In the material below, find the line that contains "o argumento ->" and the line that contains "(224, 490) none -> [560,409,573,418] ≈?", then write out exactly those two lines and everything between them.
[EXERCISE MATERIAL Boundary: Start]
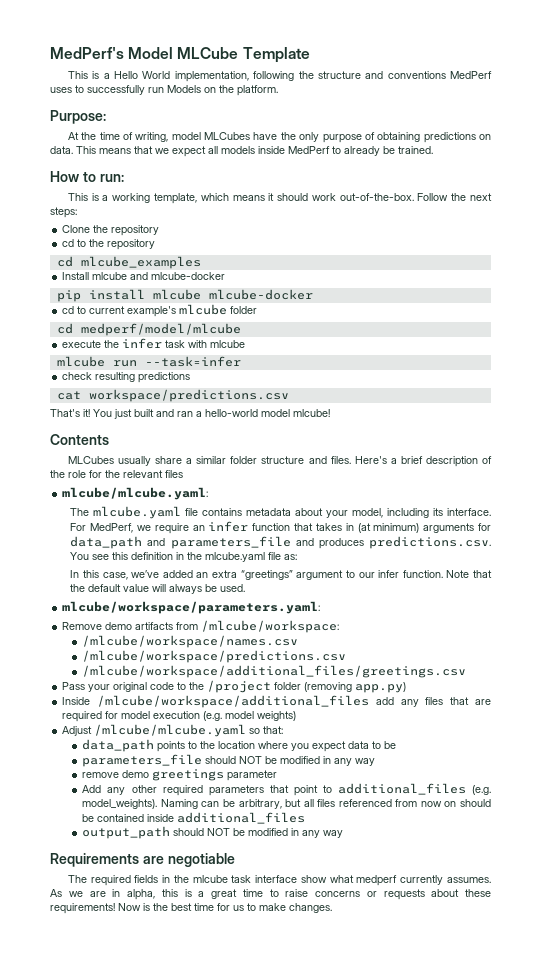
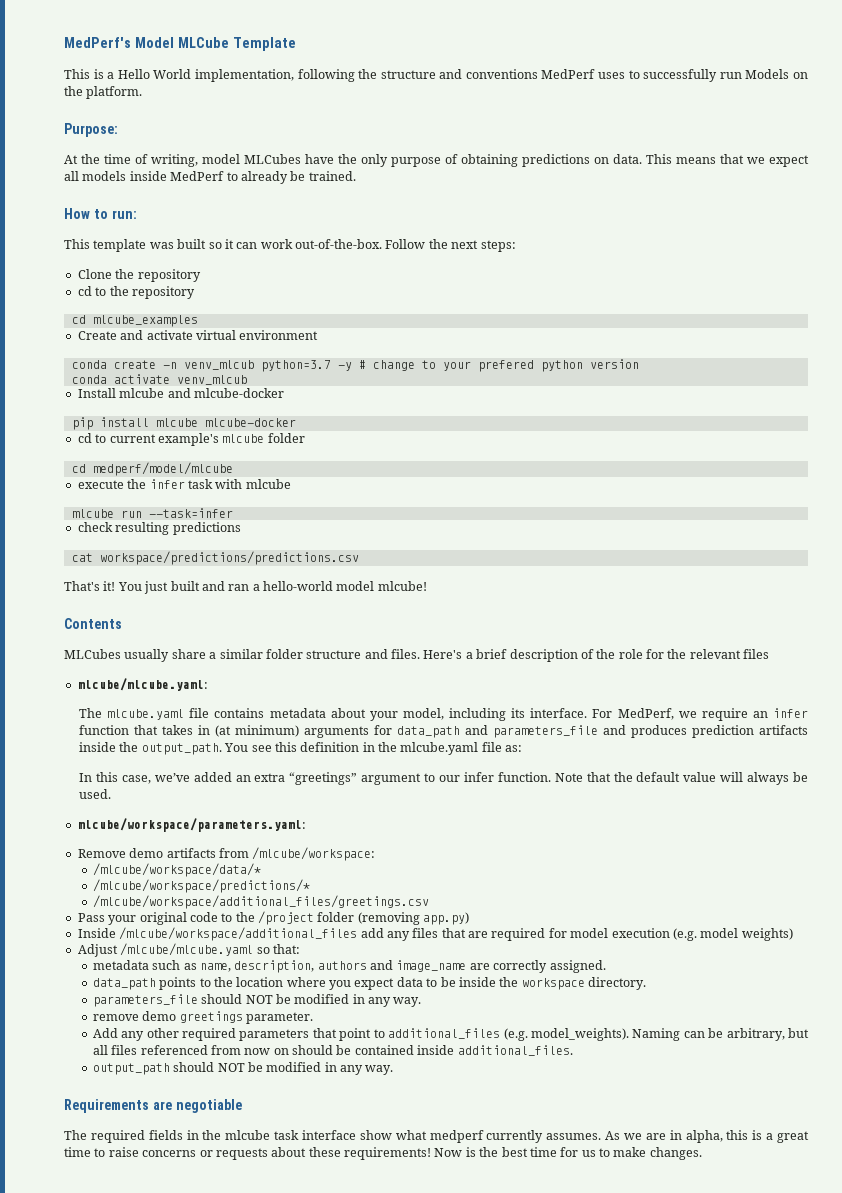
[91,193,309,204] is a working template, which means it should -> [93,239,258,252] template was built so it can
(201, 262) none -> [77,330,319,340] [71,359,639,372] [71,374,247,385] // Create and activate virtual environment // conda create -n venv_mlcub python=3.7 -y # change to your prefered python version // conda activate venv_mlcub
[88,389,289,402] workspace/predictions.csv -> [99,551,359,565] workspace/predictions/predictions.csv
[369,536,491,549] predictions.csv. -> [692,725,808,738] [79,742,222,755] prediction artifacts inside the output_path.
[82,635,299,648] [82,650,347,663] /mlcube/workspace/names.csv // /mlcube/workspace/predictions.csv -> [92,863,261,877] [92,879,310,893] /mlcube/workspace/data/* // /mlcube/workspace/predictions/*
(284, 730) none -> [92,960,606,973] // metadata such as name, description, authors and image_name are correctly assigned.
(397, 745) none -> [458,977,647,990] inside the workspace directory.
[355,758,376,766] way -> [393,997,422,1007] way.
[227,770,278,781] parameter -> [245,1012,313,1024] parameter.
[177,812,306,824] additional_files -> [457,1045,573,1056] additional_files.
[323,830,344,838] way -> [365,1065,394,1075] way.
[EXERCISE MATERIAL Boundary: End]
[EXERCISE MATERIAL Boundary: Start]
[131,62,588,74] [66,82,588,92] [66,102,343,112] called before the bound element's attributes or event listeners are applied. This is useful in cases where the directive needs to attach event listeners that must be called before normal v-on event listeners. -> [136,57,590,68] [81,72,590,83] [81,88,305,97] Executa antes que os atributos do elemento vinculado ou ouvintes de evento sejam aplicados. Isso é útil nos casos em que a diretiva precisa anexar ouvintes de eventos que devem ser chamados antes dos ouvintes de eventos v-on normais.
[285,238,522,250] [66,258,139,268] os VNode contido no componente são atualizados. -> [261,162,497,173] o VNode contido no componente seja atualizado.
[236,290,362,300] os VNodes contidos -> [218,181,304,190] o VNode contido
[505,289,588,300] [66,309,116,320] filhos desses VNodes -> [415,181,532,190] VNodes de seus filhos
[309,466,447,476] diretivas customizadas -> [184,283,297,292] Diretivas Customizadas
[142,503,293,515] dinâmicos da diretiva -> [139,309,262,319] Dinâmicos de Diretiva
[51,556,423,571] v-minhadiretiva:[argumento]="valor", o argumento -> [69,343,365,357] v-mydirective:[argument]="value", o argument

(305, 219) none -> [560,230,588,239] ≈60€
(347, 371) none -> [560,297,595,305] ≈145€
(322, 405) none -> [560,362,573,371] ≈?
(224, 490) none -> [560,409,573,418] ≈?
[EXERCISE MATERIAL Boundary: End]
EXPECTED ANSWER:
[51,556,423,571] v-minhadiretiva:[argumento]="valor", o argumento -> [69,343,365,357] v-mydirective:[argument]="value", o argument

(305, 219) none -> [560,230,588,239] ≈60€
(347, 371) none -> [560,297,595,305] ≈145€
(322, 405) none -> [560,362,573,371] ≈?
(224, 490) none -> [560,409,573,418] ≈?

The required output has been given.